YOUR GOAL: Take the entries that follow and return exactly the lines from the one holding "Bibliografia 29" through the one holding "Voor 17:00 uur besteld, vandaag verstuurd", both included. Nothing else is needed.

Saved entries:
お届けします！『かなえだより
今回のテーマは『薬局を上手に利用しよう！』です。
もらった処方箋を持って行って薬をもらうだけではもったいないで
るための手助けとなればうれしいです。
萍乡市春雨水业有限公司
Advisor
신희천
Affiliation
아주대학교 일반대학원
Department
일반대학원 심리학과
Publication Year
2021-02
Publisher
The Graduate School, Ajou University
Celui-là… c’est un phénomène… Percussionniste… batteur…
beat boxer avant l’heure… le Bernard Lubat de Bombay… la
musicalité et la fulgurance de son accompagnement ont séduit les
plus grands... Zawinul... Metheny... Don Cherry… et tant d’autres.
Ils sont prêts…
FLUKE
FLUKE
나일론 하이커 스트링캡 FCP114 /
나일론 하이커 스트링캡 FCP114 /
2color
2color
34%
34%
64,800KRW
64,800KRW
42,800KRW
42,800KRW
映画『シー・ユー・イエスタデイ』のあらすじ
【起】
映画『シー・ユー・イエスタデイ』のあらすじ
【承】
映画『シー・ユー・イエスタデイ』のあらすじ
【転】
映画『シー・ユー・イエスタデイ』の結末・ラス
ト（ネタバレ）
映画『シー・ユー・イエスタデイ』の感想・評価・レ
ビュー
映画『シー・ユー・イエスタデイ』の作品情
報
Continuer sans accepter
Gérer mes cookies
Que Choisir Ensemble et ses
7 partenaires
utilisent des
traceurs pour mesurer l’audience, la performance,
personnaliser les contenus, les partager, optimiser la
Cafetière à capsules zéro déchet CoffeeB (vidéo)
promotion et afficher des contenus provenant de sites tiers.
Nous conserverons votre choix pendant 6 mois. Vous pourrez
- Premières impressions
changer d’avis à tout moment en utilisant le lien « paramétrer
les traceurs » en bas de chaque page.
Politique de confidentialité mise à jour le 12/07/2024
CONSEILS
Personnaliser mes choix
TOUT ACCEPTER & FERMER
--
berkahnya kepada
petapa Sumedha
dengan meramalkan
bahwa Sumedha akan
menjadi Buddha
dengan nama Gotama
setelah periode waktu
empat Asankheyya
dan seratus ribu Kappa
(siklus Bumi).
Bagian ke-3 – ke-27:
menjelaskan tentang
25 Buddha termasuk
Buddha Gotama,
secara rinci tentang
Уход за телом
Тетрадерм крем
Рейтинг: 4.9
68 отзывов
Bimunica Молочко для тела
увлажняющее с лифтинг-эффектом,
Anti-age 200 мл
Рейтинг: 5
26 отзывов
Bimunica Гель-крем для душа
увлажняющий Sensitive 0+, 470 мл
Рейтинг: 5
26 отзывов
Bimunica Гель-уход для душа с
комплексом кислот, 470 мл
==
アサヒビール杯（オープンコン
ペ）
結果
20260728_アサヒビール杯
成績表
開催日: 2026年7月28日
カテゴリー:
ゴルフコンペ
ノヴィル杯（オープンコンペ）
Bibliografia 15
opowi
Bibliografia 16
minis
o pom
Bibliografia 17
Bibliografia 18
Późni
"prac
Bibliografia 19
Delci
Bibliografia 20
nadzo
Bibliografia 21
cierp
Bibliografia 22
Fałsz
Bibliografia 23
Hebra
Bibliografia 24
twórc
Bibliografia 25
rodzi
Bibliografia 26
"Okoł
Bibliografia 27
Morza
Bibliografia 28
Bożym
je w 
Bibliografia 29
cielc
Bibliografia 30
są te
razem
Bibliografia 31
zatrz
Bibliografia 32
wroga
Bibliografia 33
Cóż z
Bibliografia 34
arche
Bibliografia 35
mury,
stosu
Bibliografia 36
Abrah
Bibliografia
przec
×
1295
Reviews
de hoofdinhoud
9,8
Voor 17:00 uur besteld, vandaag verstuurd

ANSWER SECTION:
Bibliografia 29
cielc
Bibliografia 30
są te
razem
Bibliografia 31
zatrz
Bibliografia 32
wroga
Bibliografia 33
Cóż z
Bibliografia 34
arche
Bibliografia 35
mury,
stosu
Bibliografia 36
Abrah
Bibliografia
przec
×
1295
Reviews
de hoofdinhoud
9,8
Voor 17:00 uur besteld, vandaag verstuurd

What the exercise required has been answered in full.